GIVEN TEXT:
■ ■ ■

What Damages are Allowed in a Pennsylvania Wrongful Death Case?
When another party is responsible for a loved one’s death, surviving family members can hold the party accountable in a wrongful death lawsuit. In Pennsylvania, there are two types of damages you can recover: Compensatory and Punitive damages.
Compensatory damages are the most common form of compensation awarded in wrongful death cases. This type of damages provides reimbursement for both economic and non-economic losses.
Common examples include:
- Medical bills and injury-related expenses from the accident that caused a loved one’s death.
- Loss of the deceased’s future income and benefits
- Loss of inheritance
- Funeral and burial expenses
- Legal fees
Non-economic looses are subjective and not easily calculable. Common Examples Include:
- Loss of the deceased’s companionship
- Loss of support and services that the victim provided, such as childcare
- Loss of parental guidance
- Pain and suffering
- Emotional distress
Punitive damages are not as common and only awarded in cases where the court finds that the defendant was particularly reckless or exhibited egregious conduct. The court will review two factors when determining whether punitive damages should be granted: 1) the reprehensibility of the defendant’s (at-fault party’s) conduct and 2) what amount of money is necessary to deter the defendant and others from similar behavior. Examples of wrongful cases where punitive damages are often awarded involve drunk driving accidents or medical malpractice.

■ ■ ■

EXERCISE SET:
1. Answer these questions using the wrongful death damages text.
(a) What two types of damages can be recovered in Pennsylvania?
(b) Which type is described as the most common form of compensation in wrongful death cases?
(c) What two factors does the court review when deciding whether to grant punitive damages?
2. From the wrongful death damages text, extract the stretch from "Compensatory damages are" through "loved one’s death." word for word.

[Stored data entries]
■ ■ ■

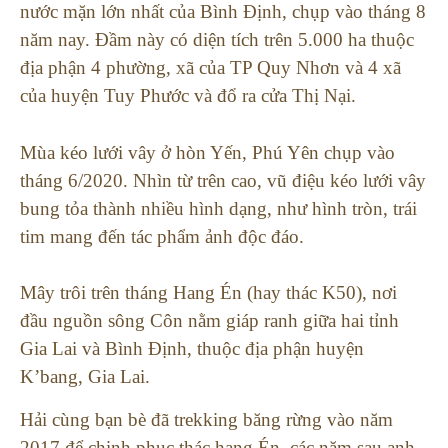
nước mặn lớn nhất của Bình Định, chụp vào tháng 8
năm nay. Đầm này có diện tích trên 5.000 ha thuộc
địa phận 4 phường, xã của TP Quy Nhơn và 4 xã
của huyện Tuy Phước và đổ ra cửa Thị Nại.
Mùa kéo lưới vây ở hòn Yến, Phú Yên chụp vào
tháng 6/2020. Nhìn từ trên cao, vũ điệu kéo lưới vây
bung tỏa thành nhiều hình dạng, như hình tròn, trái
tim mang đến tác phẩm ảnh độc đáo.
Mây trôi trên tháng Hang Én (hay thác K50), nơi
đầu nguồn sông Côn nằm giáp ranh giữa hai tỉnh
Gia Lai và Bình Định, thuộc địa phận huyện
K’bang, Gia Lai.
Hải cùng bạn bè đã trekking băng rừng vào năm
2017 để chinh phục thác hang Én, các năm sau anh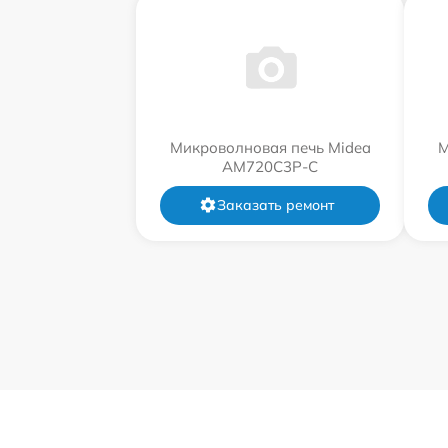
Микроволновая печь Midea
М
AM720C3P-C
Заказать ремонт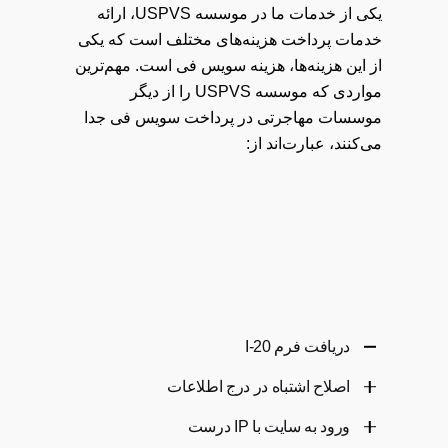
یکی از خدمات ما در موسسه USPVS، ارائه
خدمات پرداخت هزینه‌های مختلف است که یکی
از این هزینه‌ها، هزینه سویس فی است. مهم‌ترین
مواردی که موسسه USPVS را از دیگر
موسسات مهاجرتی در پرداخت سویس فی جدا
می‌کنند، عبارت‌اند از:
دریافت فرم I-20
اصلاح اشتباه در درج اطلاعات
برای پرداخت سویس فی ویزای تحصیلی
آمریکا، باید فرم 1-20 یا DS-2019 را داشته
ورود به سایت با IP درست
اگر شما در زمان ثبت اطلاعات، موردی را اشتباه
باشید. ما در موسسه USPVS با دریافت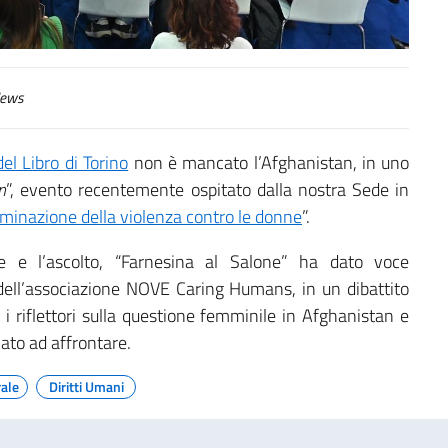
ews
el Libro di Torino
non è mancato l’Afghanistan, in uno
n
”, evento recentemente ospitato dalla nostra Sede in
liminazione della violenza contro le donne
”.
ne e l’ascolto, “Farnesina al Salone” ha dato voce
 dell’associazione NOVE Caring Humans, in un dibattito
i riflettori sulla questione femminile in Afghanistan e
mato ad affrontare.
rale
Diritti Umani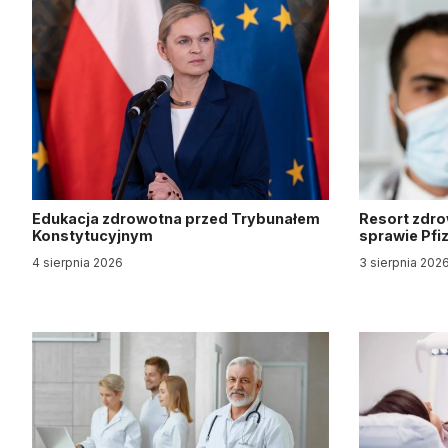
Edukacja zdrowotna przed Trybunałem
Resort zdro
Konstytucyjnym
sprawie Pfi
4 sierpnia 2026
3 sierpnia 202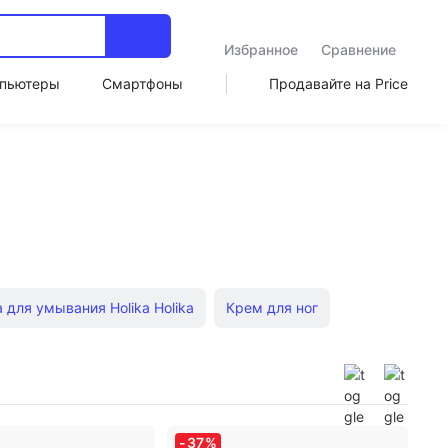
Избранное
Сравнение
пьютеры
Смартфоны
Продавайте на Price
 для умывания Holika Holika
Крем для ног
Маски для губ Laneige
Мицеллярная вода Payot
аза
Гель для глаз
Скрабы для тела
-
37
%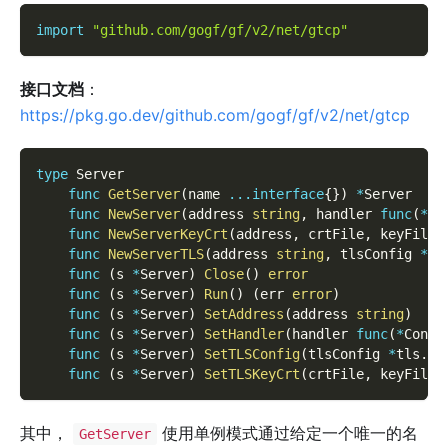
import
"github.com/gogf/gf/v2/net/gtcp"
接口文档
：
https://pkg.go.dev/github.com/gogf/gf/v2/net/gtcp
type
 Server
func
GetServer
(
name 
...
interface
{
}
)
*
Server
func
NewServer
(
address 
string
,
 handler 
func
(
*
Co
func
NewServerKeyCrt
(
address
,
 crtFile
,
 keyFile 
func
NewServerTLS
(
address 
string
,
 tlsConfig 
*
tl
func
(
s 
*
Server
)
Close
(
)
error
func
(
s 
*
Server
)
Run
(
)
(
err 
error
)
func
(
s 
*
Server
)
SetAddress
(
address 
string
)
func
(
s 
*
Server
)
SetHandler
(
handler 
func
(
*
Conn
)
func
(
s 
*
Server
)
SetTLSConfig
(
tlsConfig 
*
tls
.
Co
func
(
s 
*
Server
)
SetTLSKeyCrt
(
crtFile
,
 keyFile 
其中，
使用单例模式通过给定一个唯一的名
GetServer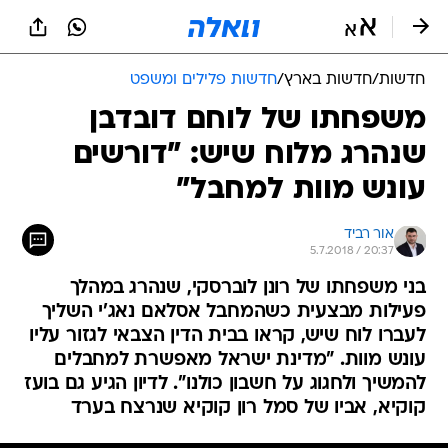
חדשות
/
חדשות בארץ
/
חדשות פלילים ומשפט
משפחתו של לוחם דובדבן
שנהרג מלוח שיש: "דורשים
עונש מוות למחבל"
אור רביד
5.7.2018 / 20:37
בני משפחתו של רונן לוברסקי, שנהרג במהלך
פעילות מבצעית כשהמחבל אסלאם נאג'י השליך
לעברו לוח שיש, קראו בבית הדין הצבאי לגזור עליו
עונש מוות. "מדינת ישראל מאפשרת למחבלים
להמשיך ולחגוג על חשבון כולנו". לדיון הגיע גם בועז
קוקיא, אביו של סמל רון קוקיא שנרצח בערד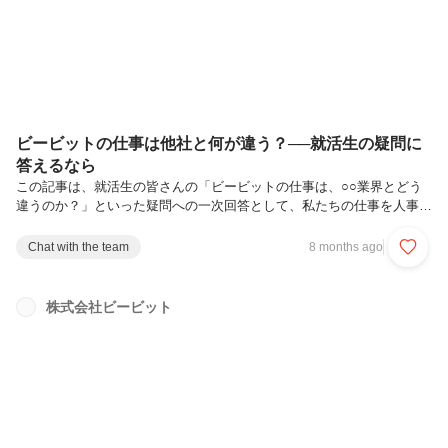
躍する村石 怜菜さんをご紹介します。実際の業務内容やそのやりがい
について聞きま...
ビービットの仕事は他社と何が違う？──就活生の疑問に
答えるなら
この記事は、就活生の皆さんの「ビービットの仕事は、○○業界とどう
違うのか？」といった疑問への一次回答として、私たちの仕事を人事目
線から端的にお伝えするものです。◤ビービットの仕事とは何かA. ユ
ーザが違和感を持っている状況を発見するB. 違和感が解決された「幸
Chat with the team
8 months ago
せな状況」を描くC. 幸せな状況を実現するための「鍵となる体験」を
設計するまとめ：ビービットの「UXコンサル」という仕事とは◤ビー
ビットの仕事は他社と何が違うか①「SIer」と対比したビービット
株式会社ビービット
②「広告」と対比したビービット③「エンタメにおけるUXデザイン」
と対比したビービット④「他のUXコンサル」と対比したビービット◤
結び：結局、...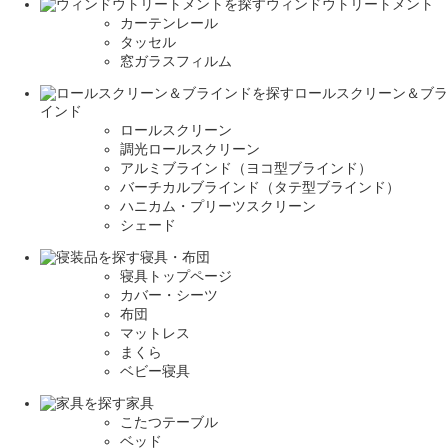
ウィンドウトリートメント
カーテンレール
タッセル
窓ガラスフィルム
ロールスクリーン＆ブラ
インド
ロールスクリーン
調光ロールスクリーン
アルミブラインド（ヨコ型ブラインド）
バーチカルブラインド（タテ型ブラインド）
ハニカム・プリーツスクリーン
シェード
寝具・布団
寝具トップページ
カバー・シーツ
布団
マットレス
まくら
ベビー寝具
家具
こたつテーブル
ベッド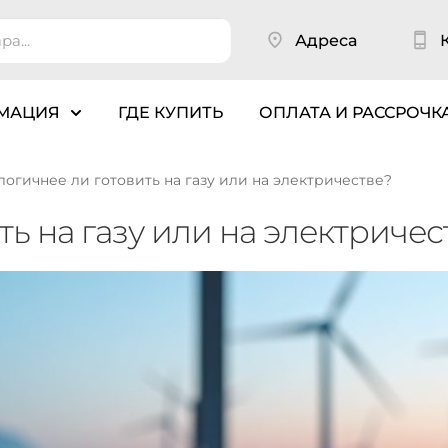
Адреса
МАЦИЯ
ГДЕ КУПИТЬ
ОПЛАТА И РАССРОЧК
логичнее ли готовить на газу или на электричестве?
ть на газу или на электричес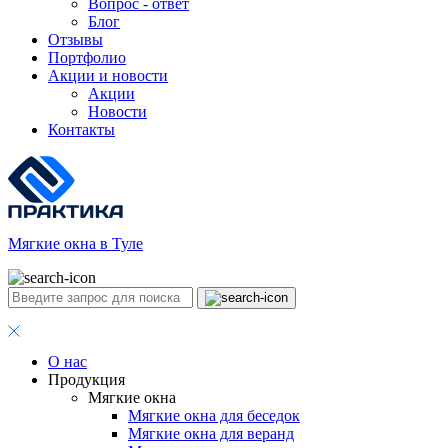
Вопрос - ответ
Блог
Отзывы
Портфолио
Акции и новости
Акции
Новости
Контакты
Мягкие окна в Туле
О нас
Продукция
Мягкие окна
Мягкие окна для беседок
Мягкие окна для веранд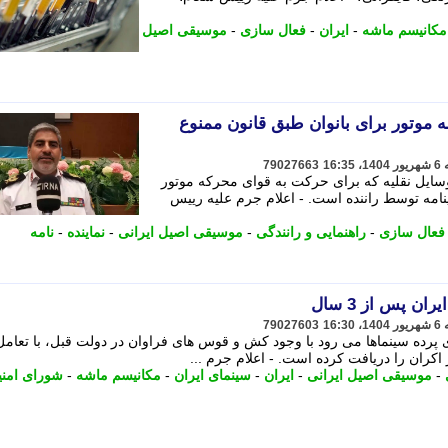
مکانیسم ماشه
-
ایران
-
فعال سازی
-
موسیقی اصیل
ه موتور برای بانوان طبق قانون ممنوع
79027663
وسایل نقلیه که برای حرکت به قوای محرکه موتور
ینامه توسط راننده است. - اعلام جرم علیه رییس
فعال سازی
-
راهنمایی و رانندگی
-
موسیقی اصیل ایرانی
-
نماینده
-
نامه
ن پس از 3 سال
79027603
رده سینماها می رود با وجود کش و قوس های فراوان در دولت قبل، با تعامل 
اکران را دریافت کرده است. - اعلام جرم ...
-
موسیقی اصیل ایرانی
-
ایران
-
سینمای ایران
-
مکانیسم ماشه
-
شورای امن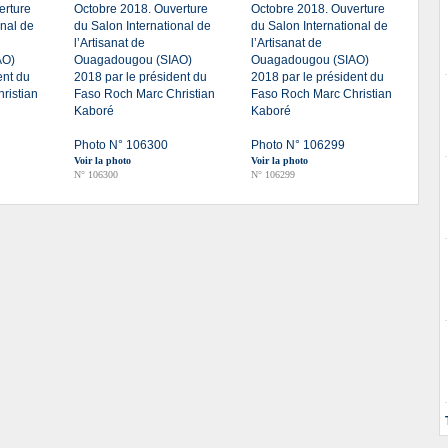
erture
Octobre 2018. Ouverture
Octobre 2018. Ouverture
onal de
du Salon International de
du Salon International de
l’Artisanat de
l’Artisanat de
AO)
Ouagadougou (SIAO)
Ouagadougou (SIAO)
ent du
2018 par le président du
2018 par le président du
ristian
Faso Roch Marc Christian
Faso Roch Marc Christian
Kaboré
Kaboré
Photo N° 106300
Photo N° 106299
Voir la photo
Voir la photo
N° 106300
N° 106299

■ ■ ■

YOUR RESPONSES:
1.
(a) Compensatory and punitive damages.
(b) Compensatory damages.
(c) The reprehensibility of the defendant's conduct, and what amount of money is necessary to deter the defendant and others from similar behavior.

2.
Compensatory damages are the most common form of compensation awarded in wrongful death cases. This type of damages provides reimbursement for both economic and non-economic losses.
Common examples include:
- Medical bills and injury-related expenses from the accident that caused a loved one’s death.